The feds asked the NYPD to detain 179 illegal immigrants in the first four months of the year more than double the total number for all of 2016 — but cops balked in each case, police officials said Monday.
“We have complied with zero federal detainer requests this year,’’ Police Commissioner James O’Neill said during a City Council budget hearing.
“We strongly feel that it is not the role of a municipal police force to enforce federal immigration laws.
“To turn our NYPD officers into de facto US Immigration and Custom Enforcement agents is to undo much of the highly commendable work we have achieved over the years,” O’Neill added.
NYPD Deputy Commissioner Larry Byrne said the feds’ number of detainer requests from January through April 30 under the Trump administration is more than double the 79 that the department received all of last year.
Mayor de Blasio has vowed to keep New York a “sanctuary city” for undocumented immigrants, meaning they will not be turned over to the feds for their illegal status if they have not been charged with a serious crime. In other words, the feds have to track down the illegals themselves if they want to try to deport them.
President Trump’s has threatened to withhold federal funding from sanctuary cities, but that move has been tied up in court.
US Attorney General Jeff Sessions said yesterday that the order will now “be applied solely to federal grants administered by the Department of Justice or the Department of Homeland Security, and not to other sources of federal funding.”
In late 2014, de Blasio signed into law a City Council bill that severely reduced the city’s cooperation with federal detainer requests.
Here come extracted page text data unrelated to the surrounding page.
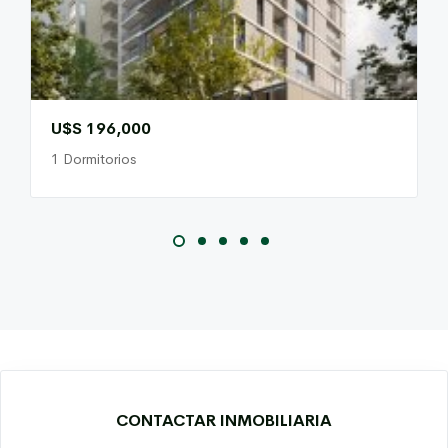
U$S 196,000
1 Dormitorios
CONTACTAR INMOBILIARIA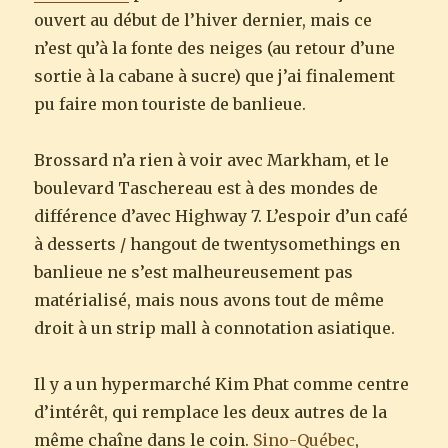
ouvert au début de l’hiver dernier, mais ce
n’est qu’à la fonte des neiges (au retour d’une
sortie à la cabane à sucre) que j’ai finalement
pu faire mon touriste de banlieue.
Brossard n’a rien à voir avec Markham, et le
boulevard Taschereau est à des mondes de
différence d’avec Highway 7. L’espoir d’un café
à desserts / hangout de twentysomethings en
banlieue ne s’est malheureusement pas
matérialisé, mais nous avons tout de même
droit à un strip mall à connotation asiatique.
Il y a un hypermarché Kim Phat comme centre
d’intérêt, qui remplace les deux autres de la
même chaîne dans le coin.
Sino-Québec
,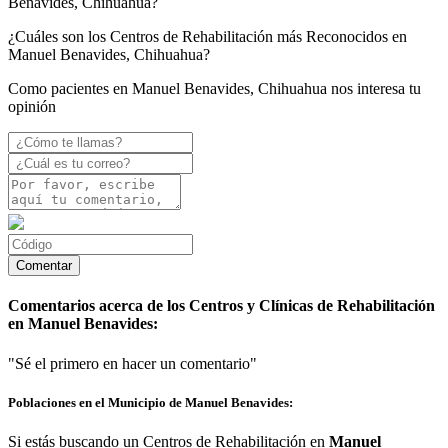
Benavides, Chihuahua?
¿Cuáles son los Centros de Rehabilitación más Reconocidos en
Manuel Benavides, Chihuahua?
Como pacientes en Manuel Benavides, Chihuahua nos interesa tu
opinión
Comentarios acerca de los Centros y Clínicas de Rehabilitación
en Manuel Benavides:
"Sé el primero en hacer un comentario"
Poblaciones en el Municipio de Manuel Benavides:
Si estás buscando un Centros de Rehabilitación en
Manuel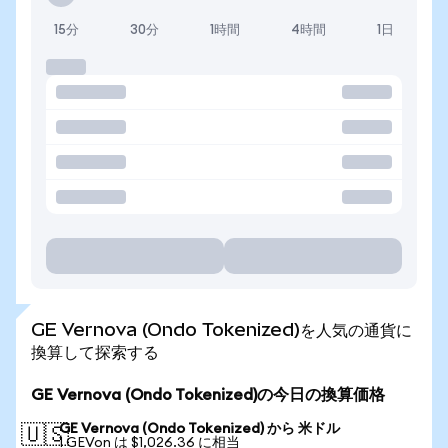
15分
30分
1時間
4時間
1日
GE Vernova (Ondo Tokenized)を人気の通貨に
換算して探索する
GE Vernova (Ondo Tokenized)の今日の換算価格
GE Vernova (Ondo Tokenized) から 米ドル
🇺🇸
1 GEVon は $1,026.36 に相当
The city will turn over people with felony convictions within the prior five years, and only when the feds have a judicial warrant.
The city continues to cooperate on cases of possible matches with terrorist watch lists.
In the year before the law was passed between Oct. 1, 2013, and Sept. 30, 2014 — the city transferred 2,016 detainees to the feds while not honoring 1,159 requests, according to city data.
The Department of Justice declined to address O’Neill’s remarks.